October 25: 22km
It was 8am when we left, and still dark: the morning thick with fog and only Venus shining through in the eastern sky and the Tábara church tower illuminated on the muddy outskirts of the pueblo. I’m five minutes ahead of the mob who I can hear but not see. I’m walking well enough but my shin hurts. Last night I finally chose a different tactic because wishful thinking has run its course. During the afternoon I sat in the bar of the little hotel where we were staying with my leg up and ice on it. It’s a hard life, I thought, drinking my chamomile tea with anis.
The morning around me gets light so gradually, so softly, all around a big dense grey that has light breathed into it so gently. I have a clear feeling like being a hamster on a wheel, in that it seems like I’m walking on the spot and the featureless landscape around me is slowly moving past. It was like, yes! There’s only NOW. This moment, this posture, these thoughts, this attitude. I can’t wait until I arrive there for it to be different. There is no there. Pay attention!

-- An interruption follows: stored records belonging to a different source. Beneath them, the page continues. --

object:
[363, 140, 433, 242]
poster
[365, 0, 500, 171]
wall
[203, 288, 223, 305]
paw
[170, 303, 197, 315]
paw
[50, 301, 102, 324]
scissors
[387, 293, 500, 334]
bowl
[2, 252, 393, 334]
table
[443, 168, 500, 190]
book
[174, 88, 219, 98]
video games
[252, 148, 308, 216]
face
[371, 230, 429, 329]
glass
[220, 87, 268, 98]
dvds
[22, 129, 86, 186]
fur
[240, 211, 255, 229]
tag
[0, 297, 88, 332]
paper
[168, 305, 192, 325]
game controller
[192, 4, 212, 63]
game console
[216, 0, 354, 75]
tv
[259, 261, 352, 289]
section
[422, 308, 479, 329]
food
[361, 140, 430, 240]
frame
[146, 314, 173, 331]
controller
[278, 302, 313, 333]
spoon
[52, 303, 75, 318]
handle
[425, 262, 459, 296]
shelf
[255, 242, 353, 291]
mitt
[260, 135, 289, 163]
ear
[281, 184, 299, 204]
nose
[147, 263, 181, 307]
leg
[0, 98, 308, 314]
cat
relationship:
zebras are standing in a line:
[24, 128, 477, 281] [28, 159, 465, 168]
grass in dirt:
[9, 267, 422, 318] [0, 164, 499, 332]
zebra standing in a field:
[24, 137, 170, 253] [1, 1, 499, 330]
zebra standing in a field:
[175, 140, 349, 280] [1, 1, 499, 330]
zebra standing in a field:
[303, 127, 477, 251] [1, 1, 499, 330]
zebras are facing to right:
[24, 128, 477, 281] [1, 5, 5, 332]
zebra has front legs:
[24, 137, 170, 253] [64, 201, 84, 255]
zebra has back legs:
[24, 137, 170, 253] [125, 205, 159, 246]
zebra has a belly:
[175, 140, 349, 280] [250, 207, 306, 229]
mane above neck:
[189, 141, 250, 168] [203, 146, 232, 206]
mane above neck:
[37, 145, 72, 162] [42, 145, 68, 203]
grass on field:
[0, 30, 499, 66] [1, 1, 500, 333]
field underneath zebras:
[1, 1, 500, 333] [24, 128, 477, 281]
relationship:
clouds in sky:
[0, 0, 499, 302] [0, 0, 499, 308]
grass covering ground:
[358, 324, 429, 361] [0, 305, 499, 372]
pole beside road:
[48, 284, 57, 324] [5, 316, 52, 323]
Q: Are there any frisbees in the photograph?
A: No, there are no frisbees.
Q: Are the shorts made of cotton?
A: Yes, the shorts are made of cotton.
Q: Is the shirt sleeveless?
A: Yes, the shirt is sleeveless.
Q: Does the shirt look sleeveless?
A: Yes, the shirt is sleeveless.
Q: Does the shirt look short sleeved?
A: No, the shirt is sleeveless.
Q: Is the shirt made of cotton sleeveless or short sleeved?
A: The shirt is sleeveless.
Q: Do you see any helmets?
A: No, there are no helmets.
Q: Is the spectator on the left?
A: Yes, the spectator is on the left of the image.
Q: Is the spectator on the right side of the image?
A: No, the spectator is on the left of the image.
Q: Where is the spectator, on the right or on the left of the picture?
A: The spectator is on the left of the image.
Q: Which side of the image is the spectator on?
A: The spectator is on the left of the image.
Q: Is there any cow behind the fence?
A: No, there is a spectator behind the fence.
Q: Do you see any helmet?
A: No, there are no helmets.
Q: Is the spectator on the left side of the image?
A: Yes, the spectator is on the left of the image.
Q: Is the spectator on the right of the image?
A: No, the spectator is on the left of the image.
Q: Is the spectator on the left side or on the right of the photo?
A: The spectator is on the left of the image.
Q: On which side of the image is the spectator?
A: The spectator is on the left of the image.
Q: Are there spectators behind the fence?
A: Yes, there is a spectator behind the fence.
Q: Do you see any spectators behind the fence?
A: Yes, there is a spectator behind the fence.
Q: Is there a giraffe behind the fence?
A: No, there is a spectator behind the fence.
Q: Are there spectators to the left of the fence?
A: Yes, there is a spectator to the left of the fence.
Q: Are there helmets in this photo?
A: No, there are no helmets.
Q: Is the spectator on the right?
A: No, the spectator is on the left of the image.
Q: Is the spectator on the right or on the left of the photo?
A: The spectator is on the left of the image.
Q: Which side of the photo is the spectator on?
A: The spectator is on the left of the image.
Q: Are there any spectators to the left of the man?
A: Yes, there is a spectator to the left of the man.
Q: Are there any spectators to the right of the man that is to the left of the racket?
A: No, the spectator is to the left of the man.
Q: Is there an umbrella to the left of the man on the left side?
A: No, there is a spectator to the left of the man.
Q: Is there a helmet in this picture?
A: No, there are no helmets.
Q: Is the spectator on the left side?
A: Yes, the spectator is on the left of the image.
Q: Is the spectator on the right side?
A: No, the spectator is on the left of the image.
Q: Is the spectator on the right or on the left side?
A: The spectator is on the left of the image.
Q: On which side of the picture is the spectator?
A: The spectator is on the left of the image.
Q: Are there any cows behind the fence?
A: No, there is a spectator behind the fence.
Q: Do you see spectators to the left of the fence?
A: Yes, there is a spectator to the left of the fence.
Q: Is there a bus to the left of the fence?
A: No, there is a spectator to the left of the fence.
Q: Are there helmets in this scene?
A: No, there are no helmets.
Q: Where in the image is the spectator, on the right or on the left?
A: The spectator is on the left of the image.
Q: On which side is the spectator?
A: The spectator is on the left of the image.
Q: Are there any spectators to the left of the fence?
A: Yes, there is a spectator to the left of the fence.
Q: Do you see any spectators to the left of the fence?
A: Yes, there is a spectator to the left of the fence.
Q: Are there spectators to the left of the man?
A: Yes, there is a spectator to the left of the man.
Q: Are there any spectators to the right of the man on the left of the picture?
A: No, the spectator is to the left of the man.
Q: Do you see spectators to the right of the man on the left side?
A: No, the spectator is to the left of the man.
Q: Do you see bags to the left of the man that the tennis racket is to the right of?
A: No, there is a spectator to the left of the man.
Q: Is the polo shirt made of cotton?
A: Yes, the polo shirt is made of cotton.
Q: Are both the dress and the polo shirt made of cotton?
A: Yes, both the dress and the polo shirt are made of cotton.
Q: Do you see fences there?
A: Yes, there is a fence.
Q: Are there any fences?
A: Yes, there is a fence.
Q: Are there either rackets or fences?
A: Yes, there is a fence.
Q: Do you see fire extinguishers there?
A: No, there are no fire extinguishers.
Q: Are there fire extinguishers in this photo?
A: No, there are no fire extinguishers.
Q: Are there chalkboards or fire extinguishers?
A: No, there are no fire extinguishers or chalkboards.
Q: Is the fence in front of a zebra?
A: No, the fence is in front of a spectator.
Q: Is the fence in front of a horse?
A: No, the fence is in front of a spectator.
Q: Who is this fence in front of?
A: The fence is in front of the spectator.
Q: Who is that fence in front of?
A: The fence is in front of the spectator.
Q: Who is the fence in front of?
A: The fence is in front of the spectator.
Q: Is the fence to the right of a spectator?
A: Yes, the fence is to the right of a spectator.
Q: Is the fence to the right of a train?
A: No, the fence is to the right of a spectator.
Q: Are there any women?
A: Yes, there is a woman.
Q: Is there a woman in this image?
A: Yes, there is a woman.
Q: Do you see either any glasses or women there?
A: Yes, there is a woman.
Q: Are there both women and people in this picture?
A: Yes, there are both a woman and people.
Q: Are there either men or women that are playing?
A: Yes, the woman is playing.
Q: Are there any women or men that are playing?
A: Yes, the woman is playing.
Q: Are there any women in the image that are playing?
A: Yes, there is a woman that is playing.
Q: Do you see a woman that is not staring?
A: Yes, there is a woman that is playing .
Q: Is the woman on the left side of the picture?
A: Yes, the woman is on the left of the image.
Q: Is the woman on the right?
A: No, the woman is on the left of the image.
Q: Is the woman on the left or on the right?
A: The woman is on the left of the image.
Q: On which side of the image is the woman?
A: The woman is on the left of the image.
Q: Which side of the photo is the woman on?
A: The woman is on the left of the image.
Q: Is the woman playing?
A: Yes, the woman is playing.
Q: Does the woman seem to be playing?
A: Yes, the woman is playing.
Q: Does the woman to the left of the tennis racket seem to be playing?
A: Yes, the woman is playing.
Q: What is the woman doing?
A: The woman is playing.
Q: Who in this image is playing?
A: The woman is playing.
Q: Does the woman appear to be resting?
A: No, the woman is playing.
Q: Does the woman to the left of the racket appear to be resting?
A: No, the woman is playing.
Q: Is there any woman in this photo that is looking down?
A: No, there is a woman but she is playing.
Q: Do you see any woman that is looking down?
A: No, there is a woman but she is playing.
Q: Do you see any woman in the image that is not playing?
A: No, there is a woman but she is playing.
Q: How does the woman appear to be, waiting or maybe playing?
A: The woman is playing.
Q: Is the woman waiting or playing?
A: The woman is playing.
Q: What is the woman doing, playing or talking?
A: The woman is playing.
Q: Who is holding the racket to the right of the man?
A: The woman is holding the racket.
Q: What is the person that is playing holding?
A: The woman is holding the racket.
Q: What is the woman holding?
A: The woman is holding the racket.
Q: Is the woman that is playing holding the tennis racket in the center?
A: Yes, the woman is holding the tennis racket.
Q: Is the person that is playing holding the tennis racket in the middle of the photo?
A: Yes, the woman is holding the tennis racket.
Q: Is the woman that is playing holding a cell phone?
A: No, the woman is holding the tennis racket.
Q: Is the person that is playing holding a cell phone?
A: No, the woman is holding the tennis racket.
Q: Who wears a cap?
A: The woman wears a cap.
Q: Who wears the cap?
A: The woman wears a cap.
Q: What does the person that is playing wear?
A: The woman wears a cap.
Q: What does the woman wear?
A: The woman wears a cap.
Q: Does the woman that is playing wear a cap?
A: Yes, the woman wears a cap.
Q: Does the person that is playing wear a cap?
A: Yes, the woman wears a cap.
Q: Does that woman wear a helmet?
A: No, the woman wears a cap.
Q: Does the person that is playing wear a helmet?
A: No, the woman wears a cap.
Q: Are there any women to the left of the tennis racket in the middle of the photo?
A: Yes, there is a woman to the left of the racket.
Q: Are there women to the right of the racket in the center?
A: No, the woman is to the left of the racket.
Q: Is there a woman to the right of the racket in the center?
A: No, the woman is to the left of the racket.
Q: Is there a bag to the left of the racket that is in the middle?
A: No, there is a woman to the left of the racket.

Then I got fuddled in my head anyway. Stupid insipid melodies are going through me in time with my steps, over and over when I just want to be quiet. They are like bad major key songs from a musical. So I stopped and made an arrow out of yellow poplar leaves which are covering the path. Inside I’m still swinging from pole to pole with no steady centre. Prayed for grace and then a car comes and smooshes around most of the leaves of the arrow! So I’m belly laughing now and then a bird is laughing and all is well. I kept walking for a bit, softer now, and discovered that the fog had draped all the spiders’ threads in silver drops. As soon as I was looking, suddenly the whole landscape was full of spider webs so perfect, so flawless, they must have been only a few minutes old. Webs shining silver against the muted browns of dead thistles and leaf litter.
As I was photographing some of them in wonder and happiness, up comes smiley eyes Tony the surfer from Manchester and I didn’t know it, but it was the beginning of our day together. For the rest of the walk we were in and out of talking, sometimes walking side by side and sometimes apart. It was a wonderful and touching time of sharing. Some of the things we talked about were ash and rowan trees, the fact that elm wood has the most beautiful grain, reading nature and the signs of nature, watching the weather instead of the weather report, about our mums both reading to us a lot when we were young and what worlds this opens up. About side-stepping the ‘machine’ of society like by oh yeah, doing a pilgrimage of 1000km for instance and where does the power really lie? We shared chocolate, trail mix, a bit of banana. It was a really great day.
* * *
Here in Santa Croya we are a very happy bunch in one of the best ‘albergue turisticos’ of the Camino, Casa Anita. It’s Letizia and I, Tony, Michael, Tomas from Warsaw who likes Almodóvar films but not mushrooms, Sidonia from Austria who writes a guide book of the albergues of the Vía de la Plata and walks it every year to keep it up to date. Renato too, and Rudy from Zurich who is ‘jubilado’ which means ‘retired’ in Spanish, and what an excellent way of putting it.
Around the pueblo are monoculture plantations of poplar trees. They have bad juju and I don’t trust the artificial forest that has no understorey and is planted in lines. They are turning bright yellow and gold but it makes me uneasy. Give me the muted greens, the grey and acorn brown of the natural plants of this region.
In the afternoon Rudy and I walk a couple of kms across the beautiful Tera river to Santa Marta where there is a Romanesque church from the XII century. It has a statue of Santiago on the outside that is famous for being one of the first depicting him as a pilgrim. Pictures of this statue adorn guide book covers and way markers and make the poor guy look like a mad sailor with crazy eyes. But in the flesh he is much softer and a strong and humble figure of blessing. I got to sing in the church thanks to the wonderful Celestina, honorary hospitalera. Oh joy.